##### The data #####
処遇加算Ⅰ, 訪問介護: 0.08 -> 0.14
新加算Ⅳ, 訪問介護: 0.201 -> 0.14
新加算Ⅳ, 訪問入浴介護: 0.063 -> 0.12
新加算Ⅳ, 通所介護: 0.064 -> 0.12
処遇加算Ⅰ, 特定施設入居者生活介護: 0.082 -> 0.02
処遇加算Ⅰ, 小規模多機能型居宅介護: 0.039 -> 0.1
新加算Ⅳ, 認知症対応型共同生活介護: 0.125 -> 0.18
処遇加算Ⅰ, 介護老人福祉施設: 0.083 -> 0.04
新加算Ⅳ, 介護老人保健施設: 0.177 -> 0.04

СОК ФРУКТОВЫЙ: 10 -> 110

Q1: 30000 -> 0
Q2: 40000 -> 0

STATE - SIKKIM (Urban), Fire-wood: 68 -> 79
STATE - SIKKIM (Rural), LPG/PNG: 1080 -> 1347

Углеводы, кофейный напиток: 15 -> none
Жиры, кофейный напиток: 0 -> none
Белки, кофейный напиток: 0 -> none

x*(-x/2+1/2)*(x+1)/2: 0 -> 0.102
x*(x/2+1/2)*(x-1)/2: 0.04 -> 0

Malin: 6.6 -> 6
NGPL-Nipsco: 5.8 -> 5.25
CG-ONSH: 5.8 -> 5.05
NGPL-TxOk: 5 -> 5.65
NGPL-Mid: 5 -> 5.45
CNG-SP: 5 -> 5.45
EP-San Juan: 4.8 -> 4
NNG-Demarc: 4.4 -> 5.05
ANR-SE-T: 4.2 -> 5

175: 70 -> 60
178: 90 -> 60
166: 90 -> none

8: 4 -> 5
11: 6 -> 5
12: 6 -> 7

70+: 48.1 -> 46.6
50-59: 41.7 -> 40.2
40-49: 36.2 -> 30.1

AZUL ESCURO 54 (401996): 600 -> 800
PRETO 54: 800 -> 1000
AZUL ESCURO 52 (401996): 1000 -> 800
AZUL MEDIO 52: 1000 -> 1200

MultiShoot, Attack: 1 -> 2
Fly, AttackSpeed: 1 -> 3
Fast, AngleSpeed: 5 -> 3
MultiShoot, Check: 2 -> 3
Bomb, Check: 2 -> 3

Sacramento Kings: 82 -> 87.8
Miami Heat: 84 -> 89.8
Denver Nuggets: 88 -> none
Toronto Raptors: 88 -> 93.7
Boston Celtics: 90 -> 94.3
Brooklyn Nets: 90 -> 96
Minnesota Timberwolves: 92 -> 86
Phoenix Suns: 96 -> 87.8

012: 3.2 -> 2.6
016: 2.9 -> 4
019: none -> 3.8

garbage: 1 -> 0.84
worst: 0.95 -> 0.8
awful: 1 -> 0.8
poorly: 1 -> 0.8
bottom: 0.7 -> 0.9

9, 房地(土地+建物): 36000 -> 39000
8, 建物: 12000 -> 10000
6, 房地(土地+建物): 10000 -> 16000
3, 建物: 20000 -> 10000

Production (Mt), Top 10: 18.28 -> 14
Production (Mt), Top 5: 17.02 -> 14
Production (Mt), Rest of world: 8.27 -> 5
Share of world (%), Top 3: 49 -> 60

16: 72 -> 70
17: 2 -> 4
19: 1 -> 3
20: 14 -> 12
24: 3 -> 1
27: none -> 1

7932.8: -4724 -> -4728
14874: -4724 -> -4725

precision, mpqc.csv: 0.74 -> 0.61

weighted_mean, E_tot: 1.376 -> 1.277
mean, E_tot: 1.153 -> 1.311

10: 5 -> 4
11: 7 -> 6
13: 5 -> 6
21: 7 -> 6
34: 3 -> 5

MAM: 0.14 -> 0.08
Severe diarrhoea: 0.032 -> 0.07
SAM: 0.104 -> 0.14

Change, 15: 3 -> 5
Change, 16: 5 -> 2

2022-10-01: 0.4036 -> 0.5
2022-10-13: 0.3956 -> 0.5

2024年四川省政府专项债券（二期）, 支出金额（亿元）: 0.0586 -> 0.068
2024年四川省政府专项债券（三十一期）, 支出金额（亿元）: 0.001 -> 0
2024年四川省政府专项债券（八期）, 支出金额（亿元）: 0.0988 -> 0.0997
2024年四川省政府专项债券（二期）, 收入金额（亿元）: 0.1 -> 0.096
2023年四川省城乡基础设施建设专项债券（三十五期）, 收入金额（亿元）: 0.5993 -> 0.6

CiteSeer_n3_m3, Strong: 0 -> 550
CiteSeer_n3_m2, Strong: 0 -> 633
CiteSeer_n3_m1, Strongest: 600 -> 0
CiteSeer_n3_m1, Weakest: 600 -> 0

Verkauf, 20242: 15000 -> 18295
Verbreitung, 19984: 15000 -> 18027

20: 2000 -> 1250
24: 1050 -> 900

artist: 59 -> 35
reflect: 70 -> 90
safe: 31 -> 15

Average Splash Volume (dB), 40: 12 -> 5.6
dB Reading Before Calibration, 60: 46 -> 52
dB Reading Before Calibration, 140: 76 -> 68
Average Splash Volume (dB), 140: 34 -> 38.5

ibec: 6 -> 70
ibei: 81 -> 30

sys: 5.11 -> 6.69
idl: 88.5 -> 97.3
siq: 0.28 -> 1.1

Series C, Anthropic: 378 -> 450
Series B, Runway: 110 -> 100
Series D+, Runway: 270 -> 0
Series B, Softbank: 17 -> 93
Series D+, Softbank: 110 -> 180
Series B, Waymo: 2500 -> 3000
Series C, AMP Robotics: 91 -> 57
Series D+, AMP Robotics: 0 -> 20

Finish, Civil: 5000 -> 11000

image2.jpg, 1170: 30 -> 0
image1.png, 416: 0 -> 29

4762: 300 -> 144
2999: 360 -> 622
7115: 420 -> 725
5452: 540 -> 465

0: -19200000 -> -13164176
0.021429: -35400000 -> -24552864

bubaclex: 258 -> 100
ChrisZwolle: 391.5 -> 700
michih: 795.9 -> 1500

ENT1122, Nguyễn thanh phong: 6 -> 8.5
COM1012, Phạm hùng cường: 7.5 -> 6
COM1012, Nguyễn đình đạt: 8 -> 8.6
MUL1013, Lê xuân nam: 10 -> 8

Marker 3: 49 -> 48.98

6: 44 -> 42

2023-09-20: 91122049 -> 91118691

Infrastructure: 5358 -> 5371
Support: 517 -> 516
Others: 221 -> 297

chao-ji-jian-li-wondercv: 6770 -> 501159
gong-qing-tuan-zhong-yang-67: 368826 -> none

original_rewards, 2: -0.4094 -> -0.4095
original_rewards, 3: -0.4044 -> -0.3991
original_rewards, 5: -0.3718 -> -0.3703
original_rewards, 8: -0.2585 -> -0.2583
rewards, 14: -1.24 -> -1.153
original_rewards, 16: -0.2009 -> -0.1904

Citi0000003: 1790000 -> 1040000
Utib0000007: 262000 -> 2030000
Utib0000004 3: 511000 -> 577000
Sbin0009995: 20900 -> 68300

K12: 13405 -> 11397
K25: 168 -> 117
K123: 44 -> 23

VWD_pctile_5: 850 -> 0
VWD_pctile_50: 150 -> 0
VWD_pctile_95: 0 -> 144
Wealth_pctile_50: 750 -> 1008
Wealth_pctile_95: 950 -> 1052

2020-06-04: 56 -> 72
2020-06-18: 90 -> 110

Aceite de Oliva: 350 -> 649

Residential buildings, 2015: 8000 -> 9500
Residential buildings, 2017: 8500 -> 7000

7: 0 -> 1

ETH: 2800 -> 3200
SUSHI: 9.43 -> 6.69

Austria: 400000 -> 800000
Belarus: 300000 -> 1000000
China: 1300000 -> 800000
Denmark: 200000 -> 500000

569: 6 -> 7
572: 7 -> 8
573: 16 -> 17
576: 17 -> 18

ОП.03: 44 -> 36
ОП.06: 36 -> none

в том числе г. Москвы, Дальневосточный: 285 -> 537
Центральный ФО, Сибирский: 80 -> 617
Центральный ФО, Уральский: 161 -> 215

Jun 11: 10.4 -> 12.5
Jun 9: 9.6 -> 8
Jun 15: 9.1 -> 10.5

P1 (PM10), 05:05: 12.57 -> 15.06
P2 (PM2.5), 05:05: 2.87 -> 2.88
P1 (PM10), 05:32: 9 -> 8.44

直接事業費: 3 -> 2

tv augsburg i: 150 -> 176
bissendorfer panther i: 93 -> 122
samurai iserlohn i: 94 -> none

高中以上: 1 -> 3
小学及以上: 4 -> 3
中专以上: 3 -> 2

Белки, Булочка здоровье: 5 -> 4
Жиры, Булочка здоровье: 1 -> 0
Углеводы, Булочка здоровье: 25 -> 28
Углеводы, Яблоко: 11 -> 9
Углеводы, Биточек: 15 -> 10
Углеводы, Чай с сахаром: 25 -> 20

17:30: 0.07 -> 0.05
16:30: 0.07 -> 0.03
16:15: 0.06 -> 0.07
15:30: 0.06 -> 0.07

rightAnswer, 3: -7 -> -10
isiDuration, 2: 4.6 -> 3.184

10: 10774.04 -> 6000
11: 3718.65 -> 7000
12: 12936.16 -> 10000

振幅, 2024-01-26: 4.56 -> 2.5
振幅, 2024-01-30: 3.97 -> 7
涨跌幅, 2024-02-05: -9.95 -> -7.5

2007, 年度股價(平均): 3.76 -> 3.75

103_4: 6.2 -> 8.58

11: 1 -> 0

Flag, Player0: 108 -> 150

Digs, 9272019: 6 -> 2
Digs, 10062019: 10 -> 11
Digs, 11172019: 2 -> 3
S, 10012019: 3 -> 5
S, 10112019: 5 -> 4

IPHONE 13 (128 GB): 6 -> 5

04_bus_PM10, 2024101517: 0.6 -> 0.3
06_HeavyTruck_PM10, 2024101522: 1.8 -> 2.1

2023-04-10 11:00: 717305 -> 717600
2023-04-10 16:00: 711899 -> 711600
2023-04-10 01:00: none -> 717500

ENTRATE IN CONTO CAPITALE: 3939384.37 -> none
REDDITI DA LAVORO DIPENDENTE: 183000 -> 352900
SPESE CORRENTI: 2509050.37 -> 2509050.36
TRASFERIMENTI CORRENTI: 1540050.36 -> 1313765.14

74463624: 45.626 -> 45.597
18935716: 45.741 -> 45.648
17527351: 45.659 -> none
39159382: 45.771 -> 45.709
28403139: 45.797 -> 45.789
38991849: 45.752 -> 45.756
#####
Assigned task
Return every line holding the word "SIKKIM" from the records.

Exercise solution
STATE - SIKKIM (Urban), Fire-wood: 68 -> 79
STATE - SIKKIM (Rural), LPG/PNG: 1080 -> 1347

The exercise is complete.